Balance-aware Sequence Sampling Makes Multi-modal Learning Better
Zhi-Hao Guan
TL;DR
This work tackles modality imbalance in multi-modal learning by shifting focus from objective-only balance to training sequence balance. It introduces Balance-aware Sequence Sampling (BSS), which uses a multi-perspective measurer to compute a balance score $s(x)$ from prediction similarity and a loss-based criterion, guiding data presentation through two schedulers: a heuristic CL-inspired pacing function and a learning-based dynamic sampler. The approach is validated across six datasets, showing consistent gains over vanilla fusion and state-of-the-art MML baselines, with ablations confirming the value of combining both criteria and adaptive sampling. The method is model-agnostic and can be plugged into existing MML pipelines to improve robustness and performance, particularly in imbalanced cross-modal scenarios.
Abstract
To address the modality imbalance caused by data heterogeneity, existing multi-modal learning (MML) approaches primarily focus on balancing this difference from the perspective of optimization objectives. However, almost all existing methods ignore the impact of sample sequences, i.e., an inappropriate training order tends to trigger learning bias in the model, further exacerbating modality imbalance.

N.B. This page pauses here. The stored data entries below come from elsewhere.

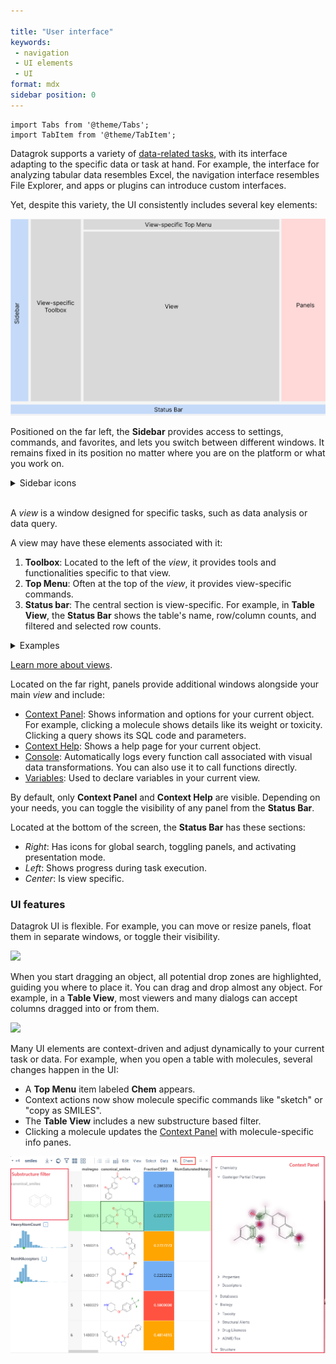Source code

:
 ```yaml
---

title: "User interface"
keywords:
 - navigation
 - UI elements
 - UI
format: mdx
sidebar position: 0
---
```


```mdx-code-block
import Tabs from '@theme/Tabs';
import TabItem from '@theme/TabItem';
```

Datagrok supports a variety of [data-related tasks](../datagrok.md), with its
interface adapting to the specific data or task at hand. For example, the
interface for analyzing tabular data resembles Excel, the navigation interface
resembles File Explorer, and apps or plugins can introduce custom interfaces.

Yet, despite this variety, the UI consistently includes several key elements:

![](img/ui-elements.png)

<Tabs>
<TabItem value="Sidebar" label ="Sidebar" default>

Positioned on the far left, the **Sidebar** provides access to settings,
commands, and favorites, and lets you switch between different windows. It
remains fixed in its position no matter where you are on the platform or
what you work on.

<details>
<summary>Sidebar icons</summary>

* All Datagrok commands
* **Browse** view
* Favorites
* Your profile
* Help
* Settings
* Feedback

</details>

<br/>

</TabItem>
<TabItem value="view" label ="View">

A _view_ is a window designed for specific tasks, such as data analysis or data query.

A view may have these elements associated with it:

1. **Toolbox**: Located to the left of the _view_, it provides tools and
   functionalities specific to that view.
1. **Top Menu**: Often at the top of the _view_, it provides
   view-specific commands.
1. **Status bar**: The central section is view-specific. For example, in **Table
   View**, the **Status Bar** shows the table's name, row/column counts, and
   filtered and selected row counts.

<details>
<summary>Examples</summary>

<Tabs>
<TabItem value="table-view" label="Table View">

The [Table View](../navigation/views/table-view.md) is used to analyze tabular data.

Similar to Excel, the **Top Menu** lets you edit the dataset, format cells, and so on. The **Toolbox** lets you add [viewers](../../visualize/viewers/viewers.md), apply [layouts](../../visualize/view-layout.md), refresh dashboards,
and more.

![](img/table-view-marked-up.gif)

</TabItem>
<TabItem value="browse" label="Browse">

[Browse](views/browse.md) is used for navigation and data management. From its **Top Menu**, you can open local files, toggle preview, refresh the view, and more.

![](img/browse-marked-up.gif)

</TabItem>
<TabItem value="query-editor" label="Query Editor">

[Query Editor](../../access/databases/databases.mdx#query-editor) is the main
interface for executing database queries. From its **Top Menu**, you can run,
debug, or save changes to the query. <br/>

![](img/query-editor-view-0.png)

</TabItem>
</Tabs>

</details>

[Learn more about views](views/views.md).

</TabItem>

<TabItem value="panels" label ="Panels">

Located on the far right, panels provide additional windows alongside your main
_view_ and include:

* [Context Panel](../navigation/panels/panels.md#context-panel): Shows information and options for your current
  object. For example, clicking a molecule shows details
  like its weight or toxicity. Clicking a query shows its SQL code and
  parameters. 
* [Context Help](../navigation/panels/panels.md#context-help): Shows a help page for your current object.
* [Console](../navigation/panels/panels.md#console): Automatically logs every function call associated
  with visual data transformations. You can also use it to call functions
  directly.
* [Variables](../navigation/panels/panels.md#variables): Used to declare variables in your current view.

By default, only **Context Panel** and **Context Help** are visible. Depending
on your needs, you can toggle the visibility of any panel from the **Status Bar**.

</TabItem>
<TabItem value="status-bar" label ="Status Bar">

Located at the bottom of the screen, the **Status Bar** has these sections:
* _Right_: Has icons for global search, toggling panels, and activating presentation mode.
* _Left_: Shows progress during task execution.
* _Center_: Is view specific.

</TabItem>
</Tabs>

### UI features

Datagrok UI is flexible. For example, you can move or resize panels, float them
in separate windows, or toggle their visibility.

![](img/ui-docking.gif)

When you start dragging an object, all potential drop zones are highlighted,
guiding you where to place it. You can drag and drop almost any object. For
example, in a **Table View**, most viewers and many dialogs can accept columns
dragged into or from them. 

![](img/drag-and-drop-columns.gif)

<!--Expand examples to include other views. Reordering columns by dragging doesn't work?-->

Many UI elements are context-driven and adjust dynamically to your
current task or data. For example, when you open a table with molecules, several
changes happen in the UI:

* A **Top Menu** item labeled **Chem** appears.
* Context actions now show molecule specific commands like "sketch" or "copy as SMILES".
* The **Table View** includes a new substructure based filter.
* Clicking a molecule updates the [Context Panel](../navigation/panels/panels.md#context-panel) with molecule-specific info panes.

![Chem dataset exploration](../solutions/domains/chem/img/chem-exploration.png)
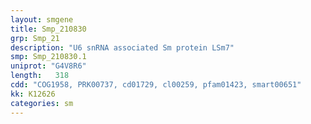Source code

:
 ```yaml
---
layout: smgene
title: Smp_210830
grp: Smp_21
description: "U6 snRNA associated Sm protein LSm7"
smp: Smp_210830.1
uniprot: "G4V8R6"
length:   318
cdd: "COG1958, PRK00737, cd01729, cl00259, pfam01423, smart00651"
kk: K12626
categories: sm
---
```

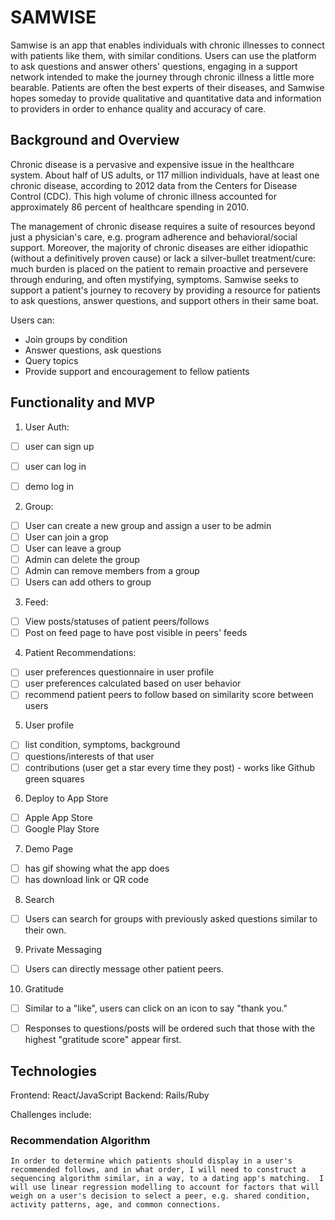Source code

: # SAMWISE

Samwise is an app that enables individuals with chronic illnesses to connect with patients like them, with similar conditions. Users can use the platform to ask questions and answer others' questions, engaging in a support network intended to make the journey through chronic illness a little more bearable. Patients are often the best experts of their diseases, and Samwise hopes someday to provide qualitative and quantitative data and information to providers in order to enhance quality and accuracy of care.  

## Background and Overview 

Chronic disease is a pervasive and expensive issue in the healthcare system. About half of US adults, or 117 million individuals, have at least one chronic disease, according to 2012 data from the Centers for Disease Control (CDC). This high volume of chronic illness accounted for approximately 86 percent of healthcare spending in 2010.

The management of chronic disease requires a suite of resources beyond just a physician's care, e.g. program adherence and behavioral/social support. Moreover, the majority of chronic diseases are either idiopathic (without a definitively proven cause) or lack a silver-bullet treatment/cure: much burden is placed on the patient to remain proactive and persevere through enduring, and often mystifying, symptoms. Samwise seeks to support a patient's journey to recovery by providing a resource for patients to ask questions, answer questions, and support others in their same boat.


Users can: 
  * Join groups by condition
  * Answer questions, ask questions
  * Query topics 
  * Provide support and encouragement to fellow patients
 
## Functionality and MVP

1. User Auth: 
  - [ ] user can sign up
  - [ ] user can log in
  - [ ] demo log in


2. Group:
  - [ ] User can create a new group and assign a user to be admin
  - [ ] User can join a grop
  - [ ] User can leave a group
  - [ ] Admin can delete the group
  - [ ] Admin can remove members from a group
  - [ ] Users can add others to group
  
3. Feed:
  - [ ] View posts/statuses of patient peers/follows
  - [ ] Post on feed page to have post visible in peers' feeds

4. Patient Recommendations:
  - [ ] user preferences questionnaire in user profile
  - [ ] user preferences calculated based on user behavior
  - [ ] recommend patient peers to follow based on similarity score between users

5. User profile 
  - [ ] list condition, symptoms, background
  - [ ] questions/interests of that user
  - [ ] contributions (user get a star every time they post) - works like Github green squares

6. Deploy to App Store
  - [ ] Apple App Store
  - [ ] Google Play Store
  
7.  Demo Page
  - [ ] has gif showing what the app does
  - [ ] has download link or QR code
  
8. Search
  - [ ] Users can search for groups with previously asked questions similar to their own.

9. Private Messaging
  - [ ] Users can directly message other patient peers.

10. Gratitude
  - [ ] Similar to a "like", users can click on an icon to say "thank you." 
  - [ ] Responses to questions/posts will be ordered such that those with the highest "gratitude score" appear first.
  

## Technologies 

Frontend: React/JavaScript 
Backend: Rails/Ruby 

Challenges include: 

  ### Recommendation Algorithm 
    In order to determine which patients should display in a user's recommended follows, and in what order, I will need to construct a sequencing algorithm similar, in a way, to a dating app's matching.  I will use linear regression modelling to account for factors that will weigh on a user's decision to select a peer, e.g. shared condition, activity patterns, age, and common connections. 
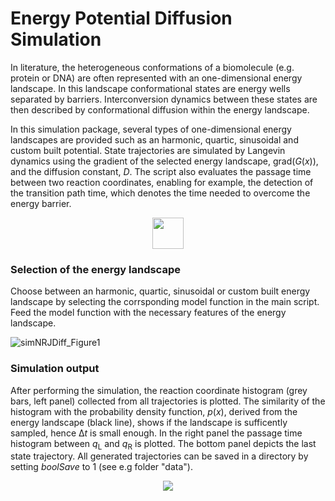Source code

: # Energy Potential Diffusion Simulation

In literature, the heterogeneous conformations of a biomolecule (e.g. protein or DNA) are often represented with an one-dimensional energy landscape. In this landscape conformational states are energy wells separated by barriers. Interconversion dynamics between these states are then described by conformational diffusion within the energy landscape. 

In this simulation package, several types of one-dimensional energy landscapes are provided such as an harmonic, quartic, sinusoidal and custom built potential. State trajectories are simulated by Langevin dynamics using the gradient of the selected energy landscape, grad(*G*(*x*)), and the diffusion constant, *D*. The script also evaluates the passage time between two reaction coordinates, enabling for example, the detection of the transition path time, which denotes the time needed to overcome the energy barrier.

<p align="center">
   <img src="https://user-images.githubusercontent.com/58071484/137738308-d6881a79-d1a1-4096-99b3-b96e57e12e9e.JPG" height=50>
</p>

### Selection of the energy landscape

Choose between an harmonic, quartic, sinusoidal or custom built energy landscape by selecting the corrsponding model function in the main script. Feed the model function with the necessary features of the energy landscape.

![simNRJDiff_Figure1](https://user-images.githubusercontent.com/58071484/137720336-c499caca-533c-4e00-8c06-2379855c89da.png)

### Simulation output
After performing the simulation, the reaction coordinate histogram (grey bars, left panel) collected from all trajectories is plotted. The similarity of the histogram with the probability density function, *p*(*x*), derived from the energy landscape (black line), shows if the landscape is sufficently sampled, hence &#916;*t* is small enough. In the right panel the passage time histogram between *q*<sub>L</sub> and *q*<sub>R</sub> is plotted. The bottom panel depicts the last state trajectory. All generated trajectories can be saved in a directory by setting *boolSave* to 1 (see e.g folder "data\").

<p align="center">
  <img src="https://user-images.githubusercontent.com/58071484/137707404-58e4e83a-afaf-4015-bbdd-ccb9bb040450.png">
</p> 
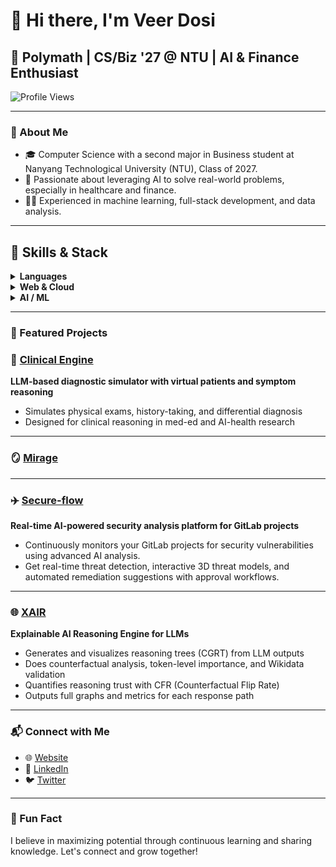 # 👋 Hi there, I'm Veer Dosi

## 🚀 Polymath | CS/Biz '27 @ NTU | AI & Finance Enthusiast

![Profile Views](https://komarev.com/ghpvc/?username=veerdosi&style=flat-square)

---

### 🧠 About Me

- 🎓 Computer Science with a second major in Business student at Nanyang Technological University (NTU), Class of 2027.
- 🤖 Passionate about leveraging AI to solve real-world problems, especially in healthcare and finance.
- 🧑‍💻 Experienced in machine learning, full-stack development, and data analysis.

---

## 💼 Skills & Stack

<details>
  <summary><strong>Languages</strong></summary>
  
  ![Python](https://img.shields.io/badge/Python-3776AB?style=flat-square&logo=python&logoColor=white)
  ![JavaScript](https://img.shields.io/badge/JavaScript-F7DF1E?style=flat-square&logo=javascript&logoColor=black)
  ![TypeScript](https://img.shields.io/badge/TypeScript-007ACC?style=flat-square&logo=typescript&logoColor=white)
  ![SQL](https://img.shields.io/badge/SQL-336791?style=flat-square&logo=postgresql&logoColor=white)
  ![C](https://img.shields.io/badge/C-00599C?style=flat-square&logo=c&logoColor=white)
</details>

<details>
  <summary><strong>Web & Cloud</strong></summary>
  
  ![React](https://img.shields.io/badge/React-20232a?style=flat-square&logo=react&logoColor=61DAFB)
  ![Next.js](https://img.shields.io/badge/Next.js-000?style=flat-square&logo=next.js&logoColor=white)
  ![Node.js](https://img.shields.io/badge/Node.js-339933?style=flat-square&logo=node.js&logoColor=white)
  ![Express](https://img.shields.io/badge/Express.js-404D59?style=flat-square&logo=express&logoColor=white)
  ![Firebase](https://img.shields.io/badge/Firebase-FFCA28?style=flat-square&logo=firebase&logoColor=black)
  ![Supabase](https://img.shields.io/badge/Supabase-3ECF8E?style=flat-square&logo=supabase&logoColor=white)
  ![AWS](https://img.shields.io/badge/AWS-232F3E?style=flat-square&logo=amazon-aws&logoColor=white)
</details>

<details>
  <summary><strong>AI / ML</strong></summary>

  ![OpenAI](https://img.shields.io/badge/OpenAI-412991?style=flat-square&logo=openai&logoColor=white)
  ![LangChain](https://img.shields.io/badge/LangChain-5A5FC7?style=flat-square)
  ![Scikit-learn](https://img.shields.io/badge/Scikit--Learn-F7931E?style=flat-square&logo=scikit-learn&logoColor=white)
  ![TensorFlow](https://img.shields.io/badge/TensorFlow-FF6F00?style=flat-square&logo=tensorflow&logoColor=white)
  ![PyTorch](https://img.shields.io/badge/PyTorch-EE4C2C?style=flat-square&logo=pytorch&logoColor=white)
</details>

---

### 📂 Featured Projects

### 🧠 [Clinical Engine](https://github.com/veerdosi/clinical-engine)  
**LLM-based diagnostic simulator with virtual patients and symptom reasoning**  
- Simulates physical exams, history-taking, and differential diagnosis  
- Designed for clinical reasoning in med-ed and AI-health research

---

### 🪞 [Mirage](https://github.com/veerdosi/mirage)  

---

### ✈️ [Secure-flow](https://github.com/veerdosi/secure-flow)  
**Real-time AI-powered security analysis platform for GitLab projects**  
- Continuously monitors your GitLab projects for security vulnerabilities using advanced AI analysis.
- Get real-time threat detection, interactive 3D threat models, and automated remediation suggestions with approval workflows.

---

### 🌐 [XAIR](https://github.com/veerdosi/xair)  
**Explainable AI Reasoning Engine for LLMs**  
- Generates and visualizes reasoning trees (CGRT) from LLM outputs  
- Does counterfactual analysis, token-level importance, and Wikidata validation  
- Quantifies reasoning trust with CFR (Counterfactual Flip Rate)  
- Outputs full graphs and metrics for each response path

---

### 📬 Connect with Me

- 🌐 [Website](https://veerdosi.in)
- 💼 [LinkedIn](https://www.linkedin.com/in/veerdosi/)
- 🐦 [Twitter](https://twitter.com/veerdosi)

---

### 🌟 Fun Fact

I believe in maximizing potential through continuous learning and sharing knowledge. Let's connect and grow together!

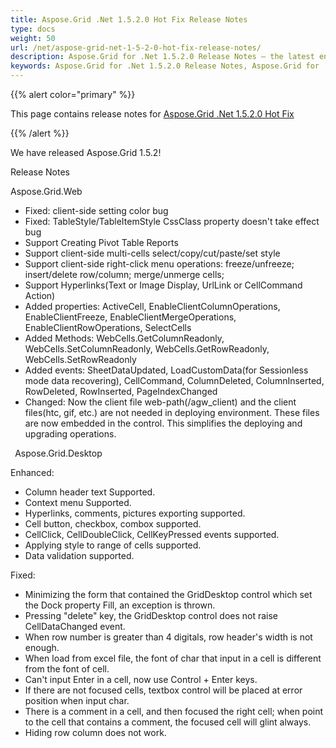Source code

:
 ```yaml
---
title: Aspose.Grid .Net 1.5.2.0 Hot Fix Release Notes
type: docs
weight: 50
url: /net/aspose-grid-net-1-5-2-0-hot-fix-release-notes/
description: Aspose.Grid for .Net 1.5.2.0 Release Notes – the latest enhancements, new features, and fixes.
keywords: Aspose.Grid for .Net 1.5.2.0 Release Notes, Aspose.Grid for .Net 1.5.2.0 updates and fixes
---
```


{{% alert color="primary" %}} 

This page contains release notes for [Aspose.Grid .Net 1.5.2.0 Hot Fix](https://downloads.aspose.com/cells/net/new-releases/aspose.grid-.net-1.5.2.0-hot-fix/)

{{% /alert %}} 

We have released Aspose.Grid 1.5.2! 

Release Notes 

Aspose.Grid.Web 

- Fixed: client-side setting color bug
- Fixed: TableStyle/TableItemStyle CssClass property doesn't take effect bug
- Support Creating Pivot Table Reports
- Support client-side multi-cells select/copy/cut/paste/set style
- Support client-side right-click menu operations: freeze/unfreeze; insert/delete row/column; merge/unmerge cells;
- Support Hyperlinks(Text or Image Display, UrlLink or CellCommand Action)
- Added properties: ActiveCell, EnableClientColumnOperations, EnableClientFreeze, EnableClientMergeOperations, EnableClientRowOperations, SelectCells
- Added Methods: WebCells.GetColumnReadonly, WebCells.SetColumnReadonly, WebCells.GetRowReadonly, WebCells.SetRowReadonly
- Added events: SheetDataUpdated, LoadCustomData(for Sessionless mode data recovering), CellCommand, ColumnDeleted, ColumnInserted, RowDeleted, RowInserted, PageIndexChanged
- Changed: Now the client file web-path(/agw_client) and the client files(htc, gif, etc.) are not needed in deploying environment. These files are now embedded in the control. This simplifies the deploying and upgrading operations.

` `Aspose.Grid.Desktop 

Enhanced: 

- Column header text Supported.
- Context menu Supported.
- Hyperlinks, comments, pictures exporting supported.
- Cell button, checkbox, combox supported.
- CellClick, CellDoubleClick, CellKeyPressed events supported.
- Applying style to range of cells supported.
- Data validation supported.

Fixed: 

- Minimizing the form that contained the GridDesktop control which set the Dock property Fill, an exception is thrown.
- Pressing "delete" key, the GridDesktop control does not raise CellDataChanged event.
- When row number is greater than 4 digitals, row header's width is not enough.
- When load from excel file, the font of char that input in a cell is different from the font of cell.
- Can't input Enter in a cell, now use Control + Enter keys.
- If there are not focused cells, textbox control will be placed at error position when input char.
- There is a comment in a cell, and then focused the right cell; when point to the cell that contains a comment, the focused cell will glint always.
- Hiding row column does not work.
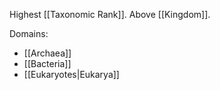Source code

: Highest [[Taxonomic Rank]]. Above [[Kingdom]].

Domains:
- [[Archaea]]
- [[Bacteria]]
- [[Eukaryotes|Eukarya]]
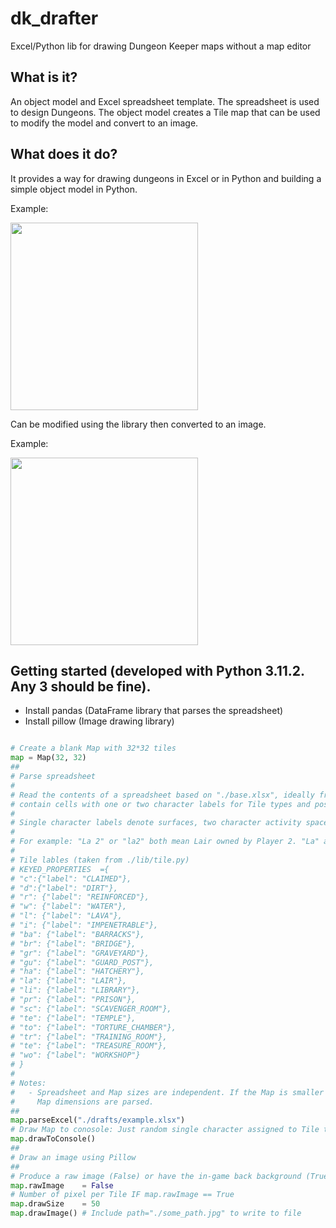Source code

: # dk_drafter
Excel/Python lib for drawing Dungeon Keeper maps without a map editor

## What is it?
An object model and Excel spreadsheet template. The spreadsheet is used to design Dungeons. The object model creates a Tile map that can be used to modify the model and convert to an image.

## What does it do?
It provides a way for drawing dungeons in Excel or in Python and building a simple object model in Python.

Example:

<img src="https://i.imgur.com/QuGPFdy.png" width="300">

Can be modified using the library then converted to an image.

Example: 

<img src="https://imgur.com/jAnV5hf.png" width="300">

## Getting started (developed with Python 3.11.2. Any 3 should be fine).
- Install pandas (DataFrame library that parses the spreadsheet)
- Install pillow (Image drawing library)

```python

# Create a blank Map with 32*32 tiles
map	= Map(32, 32)
##
# Parse spreadsheet
#
# Read the contents of a spreadsheet based on "./base.xlsx", ideally from "./drafts/". Spreadsheets
# contain cells with one or two character labels for Tile types and possibly a Player ID.
#
# Single character labels denote surfaces, two character activity spaces excluding circulation (change that, man)
#
# For example: "La 2" or "la2" both mean Lair owned by Player 2. "La" and "la" are Player 1 by default.
#
# Tile lables (taken from ./lib/tile.py)
# KEYED_PROPERTIES	={						
# "c":{"label": "CLAIMED"},
# "d":{"label": "DIRT"},
# "r": {"label": "REINFORCED"},
# "w": {"label": "WATER"},
# "l": {"label": "LAVA"},
# "i": {"label": "IMPENETRABLE"},
# "ba": {"label": "BARRACKS"},
# "br": {"label": "BRIDGE"},
# "gr": {"label": "GRAVEYARD"},
# "gu": {"label": "GUARD_POST"},
# "ha": {"label": "HATCHERY"},
# "la": {"label": "LAIR"},
# "li": {"label": "LIBRARY"},
# "pr": {"label": "PRISON"},
# "sc": {"label": "SCAVENGER_ROOM"},
# "te": {"label": "TEMPLE"},
# "to": {"label": "TORTURE_CHAMBER"},
# "tr": {"label": "TRAINING_ROOM"},
# "te": {"label": "TREASURE_ROOM"},
# "wo": {"label": "WORKSHOP"}
# }
#
# Notes:
#	- Spreadsheet and Map sizes are independent. If the Map is smaller than the spreadsheet. Only the 
#	  Map dimensions are parsed.
##
map.parseExcel("./drafts/example.xlsx")
# Draw Map to conosole: Just random single character assigned to Tile types for dirty viewing pleasure
map.drawToConsole()
##
# Draw an image using Pillow
##
# Produce a raw image (False) or have the in-game back background (True)
map.rawImage	= False
# Number of pixel per Tile IF map.rawImage == True
map.drawSize	= 50
map.drawImage()	# Include path="./some_path.jpg" to write to file
```

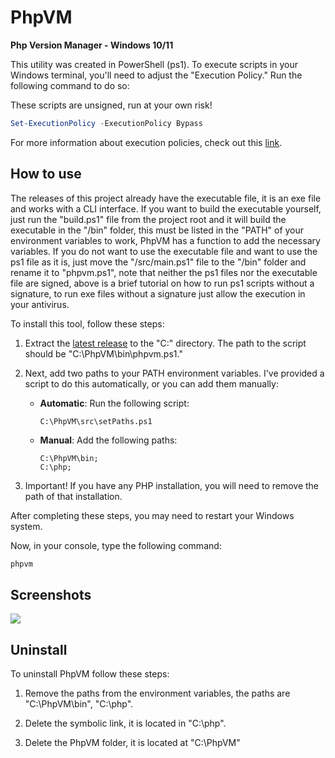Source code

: # PhpVM
**Php Version Manager - Windows 10/11**

This utility was created in PowerShell (ps1). To execute scripts in your Windows terminal, you'll need to adjust the "Execution Policy." Run the following command to do so:

These scripts are unsigned, run at your own risk!

```powershell
Set-ExecutionPolicy -ExecutionPolicy Bypass
```

For more information about execution policies, check out this [link](https://learn.microsoft.com/pt-br/powershell/module/microsoft.powershell.core/about/about_execution_policies?view=powershell-7.4).

## How to use

The releases of this project already have the executable file, it is an exe file and works with a CLI interface. If you want to build the executable yourself, just run the "build.ps1" file from the project root and it will build the executable in the "/bin" folder, this must be listed in the "PATH" of your environment variables to work, PhpVM has a function to add the necessary variables. If you do not want to use the executable file and want to use the ps1 file as it is, just move the "/src/main.ps1" file to the "/bin" folder and rename it to "phpvm.ps1", note that neither the ps1 files nor the executable file are signed, above is a brief tutorial on how to run ps1 scripts without a signature, to run exe files without a signature just allow the execution in your antivirus.

To install this tool, follow these steps:

1. Extract the [latest release](https://github.com/ThiagoDOM/PhpVM/releases) to the "C:\" directory. The path to the script should be "C:\PhpVM\bin\phpvm.ps1."

2. Next, add two paths to your PATH environment variables. I've provided a script to do this automatically, or you can add them manually:

   - **Automatic**: Run the following script:
     ```
     C:\PhpVM\src\setPaths.ps1
     ```

   - **Manual**: Add the following paths:
     ```
     C:\PhpVM\bin;
     C:\php;
     ```

3. Important!
If you have any PHP installation, you will need to remove the path of that installation.


After completing these steps, you may need to restart your Windows system.

Now, in your console, type the following command:
```bash
phpvm
```

## Screenshots

![](https://i.imgur.com/5Q4nXRx.png)


## Uninstall

To uninstall PhpVM follow these steps:

1. Remove the paths from the environment variables, the paths are "C:\PhpVM\bin", "C:\php".

2. Delete the symbolic link, it is located in "C:\php".

3. Delete the PhpVM folder, it is located at "C:\PhpVM"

In this paper, we propose Balance-aware Sequence Sampling (BSS) to enhance the robustness of MML. Specifically, we first define a multi-perspective measurer to evaluate the balance degree of each sample. Via the evaluation, we employ a heuristic scheduler based on curriculum learning (CL) that incrementally provides training subsets, progressing from balanced to imbalanced samples to rebalance MML. Moreover, considering that sample balance may evolve as the model capability increases, we propose a learning-based probabilistic sampling method to dynamically update the training sequences at the epoch level, further improving MML performance. Extensive experiments on widely used datasets demonstrate the superiority of our method compared with state-of-the-art (SOTA) MML approaches.